Sem saber que era impossível, fui lá e soube
Em sua coluna, Marcio explica o porquê da sua ausência nas páginas do PN
Domingo, 18 de março de 2018. Vamos comer? Vamos. Espera, o que é isso? Nossa, parece que rompeu a bolsa. Será? Acho que sim. Vamos para o hospital, então. Espera. (Primeira contração.) Sim, agora vamos. Chamou o Uber? Sim, mas precisamos sacar dinheiro. Vamos. O Uber chegou? Chegou. Foi assim que o Chico apareceu. Antecipando a experiência e arrebatando os dias. E as noites.
Esse parágrafo é pra explicar, não justificar, minha ausência das colunas. Chico chegou, e eu disse a mim mesmo: calma, não é impossível conciliar o trabalho na TAG, a casa, um recém-nascido, as leituras, os textos do PublishNews, a família, os amigos, os filmes e as séries. Sim, é impossível. Chico, mesmo sem saber, me fez refletir sobre as impossibilidades da vida, independentemente de ele ter nascido.
Isso me fez lembrar de uma conversa que tive com um colega quando trabalhei num escritório de tradução juramentada. Eu ainda tinha uns 25 anos (nossa, já faz vinte anos!), cursava a graduação em Letras e me lembro de dizer a ele: “Meu, terminando a faculdade, vou me dedicar às minhas leituras pessoais”. Ele me olhou e disse: “Doce ilusão…”.
Os anos vão passando e você se dá conta de que, sim, há coisas impossíveis. Entender as músicas do Nando Reis cantadas por ele.
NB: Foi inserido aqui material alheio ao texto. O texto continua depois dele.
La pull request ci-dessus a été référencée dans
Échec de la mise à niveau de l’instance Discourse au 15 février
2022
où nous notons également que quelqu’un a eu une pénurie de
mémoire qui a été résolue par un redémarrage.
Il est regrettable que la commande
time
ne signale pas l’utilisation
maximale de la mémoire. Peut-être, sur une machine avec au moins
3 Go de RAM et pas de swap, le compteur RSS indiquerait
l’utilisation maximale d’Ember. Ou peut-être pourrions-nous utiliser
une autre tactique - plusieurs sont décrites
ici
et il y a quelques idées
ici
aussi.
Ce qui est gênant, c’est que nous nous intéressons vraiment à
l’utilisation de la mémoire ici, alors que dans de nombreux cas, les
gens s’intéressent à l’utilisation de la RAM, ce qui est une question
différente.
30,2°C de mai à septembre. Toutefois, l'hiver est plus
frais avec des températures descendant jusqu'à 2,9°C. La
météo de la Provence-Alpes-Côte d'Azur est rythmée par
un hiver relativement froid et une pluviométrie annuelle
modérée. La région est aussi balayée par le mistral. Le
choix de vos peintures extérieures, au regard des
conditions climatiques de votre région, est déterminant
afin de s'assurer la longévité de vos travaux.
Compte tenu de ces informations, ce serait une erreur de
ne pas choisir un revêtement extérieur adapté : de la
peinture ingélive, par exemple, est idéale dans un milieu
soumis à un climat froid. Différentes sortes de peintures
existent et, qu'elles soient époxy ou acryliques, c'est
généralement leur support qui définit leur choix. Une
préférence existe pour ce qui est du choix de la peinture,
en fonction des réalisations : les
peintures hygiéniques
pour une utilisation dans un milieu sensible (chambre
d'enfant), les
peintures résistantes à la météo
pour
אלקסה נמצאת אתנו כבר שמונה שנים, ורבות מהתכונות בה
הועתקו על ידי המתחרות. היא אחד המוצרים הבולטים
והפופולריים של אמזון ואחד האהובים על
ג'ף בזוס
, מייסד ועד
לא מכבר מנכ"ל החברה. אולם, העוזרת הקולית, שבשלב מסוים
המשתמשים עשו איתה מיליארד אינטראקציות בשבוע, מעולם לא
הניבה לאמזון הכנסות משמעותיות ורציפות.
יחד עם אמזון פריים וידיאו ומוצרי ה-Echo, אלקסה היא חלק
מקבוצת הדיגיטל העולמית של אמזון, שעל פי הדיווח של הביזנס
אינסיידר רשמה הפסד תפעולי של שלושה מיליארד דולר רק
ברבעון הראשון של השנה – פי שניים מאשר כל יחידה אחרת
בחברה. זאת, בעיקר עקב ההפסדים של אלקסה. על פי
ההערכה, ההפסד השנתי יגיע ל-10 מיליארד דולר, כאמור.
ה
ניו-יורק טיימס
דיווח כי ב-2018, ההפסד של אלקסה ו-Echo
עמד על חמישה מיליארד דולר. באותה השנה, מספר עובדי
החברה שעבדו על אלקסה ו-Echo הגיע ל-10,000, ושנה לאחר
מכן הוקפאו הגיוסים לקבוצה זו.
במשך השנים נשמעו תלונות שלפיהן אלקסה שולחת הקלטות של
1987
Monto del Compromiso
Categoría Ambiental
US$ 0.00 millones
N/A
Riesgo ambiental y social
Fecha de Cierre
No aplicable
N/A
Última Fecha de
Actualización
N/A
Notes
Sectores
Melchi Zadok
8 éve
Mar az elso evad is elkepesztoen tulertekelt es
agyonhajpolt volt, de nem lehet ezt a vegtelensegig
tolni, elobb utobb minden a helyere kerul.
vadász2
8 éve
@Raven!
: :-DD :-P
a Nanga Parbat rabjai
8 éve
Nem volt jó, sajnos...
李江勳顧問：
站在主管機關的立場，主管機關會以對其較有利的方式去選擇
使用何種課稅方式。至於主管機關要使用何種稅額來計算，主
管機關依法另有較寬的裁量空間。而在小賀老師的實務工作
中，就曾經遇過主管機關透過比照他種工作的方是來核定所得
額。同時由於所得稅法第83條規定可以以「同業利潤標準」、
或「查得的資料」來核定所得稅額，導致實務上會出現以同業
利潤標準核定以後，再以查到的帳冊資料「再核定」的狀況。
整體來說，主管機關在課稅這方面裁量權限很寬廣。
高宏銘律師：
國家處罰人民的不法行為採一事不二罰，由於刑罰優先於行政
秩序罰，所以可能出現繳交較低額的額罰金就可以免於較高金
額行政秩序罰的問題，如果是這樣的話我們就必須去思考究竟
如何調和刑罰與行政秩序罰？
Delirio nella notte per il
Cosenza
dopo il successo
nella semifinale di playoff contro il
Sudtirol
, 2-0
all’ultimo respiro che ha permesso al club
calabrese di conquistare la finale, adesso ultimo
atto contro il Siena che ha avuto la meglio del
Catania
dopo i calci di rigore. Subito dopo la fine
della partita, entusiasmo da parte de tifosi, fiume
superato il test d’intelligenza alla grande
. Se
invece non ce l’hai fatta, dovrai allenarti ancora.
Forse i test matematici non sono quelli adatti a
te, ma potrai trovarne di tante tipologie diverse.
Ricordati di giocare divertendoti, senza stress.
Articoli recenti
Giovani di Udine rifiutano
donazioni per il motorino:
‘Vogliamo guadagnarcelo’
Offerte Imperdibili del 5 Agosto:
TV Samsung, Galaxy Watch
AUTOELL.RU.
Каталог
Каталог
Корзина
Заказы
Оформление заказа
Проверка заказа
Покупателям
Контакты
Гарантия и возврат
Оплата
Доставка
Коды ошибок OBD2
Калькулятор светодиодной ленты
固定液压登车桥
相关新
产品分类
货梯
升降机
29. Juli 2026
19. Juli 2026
Não ficar mais nervoso com o Corinthians. Não conviver com idiotas. Impossível ler Machado de Assis e não se apaixonar. Ouvir Something do George Harrison e não chorar. Impossível não ficar triste com a morte do Philip Roth. Não ficar preocupado em demorar pra mandar este texto pro Leonardo Neto.
Impossível mesmo é ter criatividade pra escrever com o Chico chorando, por isso saiu assim, meio confuso, exatamente como a sensação de não ter mais controle das coisas nem tempo pra desenvolver o raciocínio. Hora de trocar a fralda.